И мы опять, но уж теперь всей толпой, с мужиками, окружавшими жандарма с управляющим, вошли в сад и по той же дорожке пошли туда, где мы видели этих несчастных...

VII

Теперь мы уж почему-то шли скоро, уверенно. Отец, шедший впереди с Василием Николаевичем, о чем-то разговаривал с ним, что-то толковал ему. Василий Николаевич шел теперь с своим портфелем-чемоданом, которого он прежде не брал с собою, но теперь вpял из тарантаса.

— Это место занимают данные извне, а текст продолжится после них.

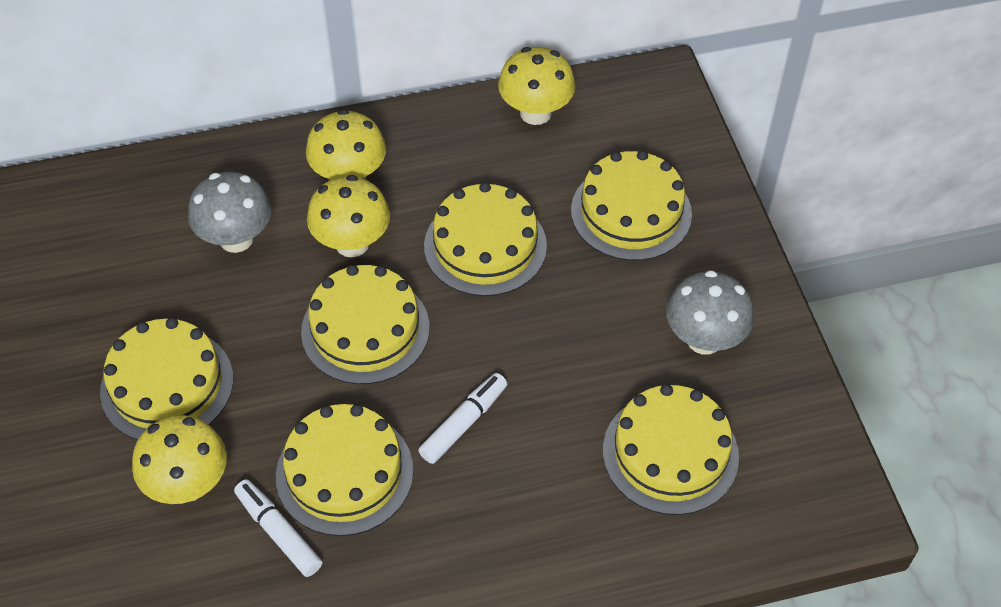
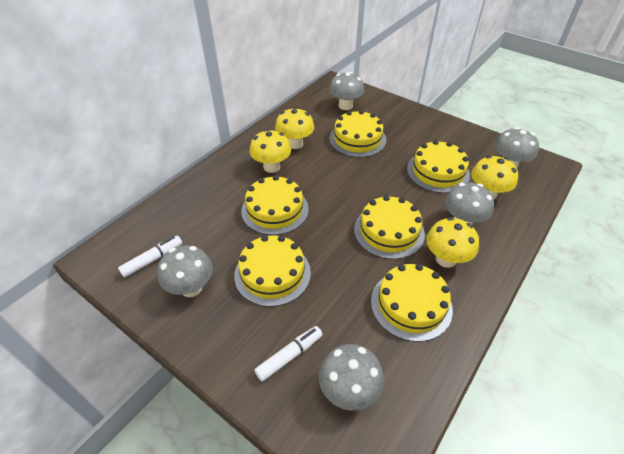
grey mushroom: [188,172,271,253] [667,270,754,355] = 2 -> [157,245,213,297] [319,344,384,411] [329,72,365,110] [445,182,494,224] [495,127,539,168] = 5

Когда мы проходили мимо шалаша, где только сейчас ели и выбирали себе на дорогу яблоки, мещане-арендаторы, съемщики, в ситцевых розовых рубашках, без шапок, с удивлением и недоумевающими лицами смотрели на наше шествие, как мы ордой целой проходили мимо них.

Мы миновали шалаш, прошли еще сколько-то и вдали, на липовой аллее, опять увидели этих четырех несчастных, скребками чистивших дорожку и волочивших за собою свою страшную ношу.

Но и они, увидев, должно быть, нашу толпу, остановились, перестали работать и в недоумении — что это такое? — смотрели на нас. Мы приблизились к ним...

— Вот что... Слушайте, — начал отец, обращаясь к ним ко всем, — вас хочет видеть в этом вашем уборе губернатор и просит меня прислать вас к нему...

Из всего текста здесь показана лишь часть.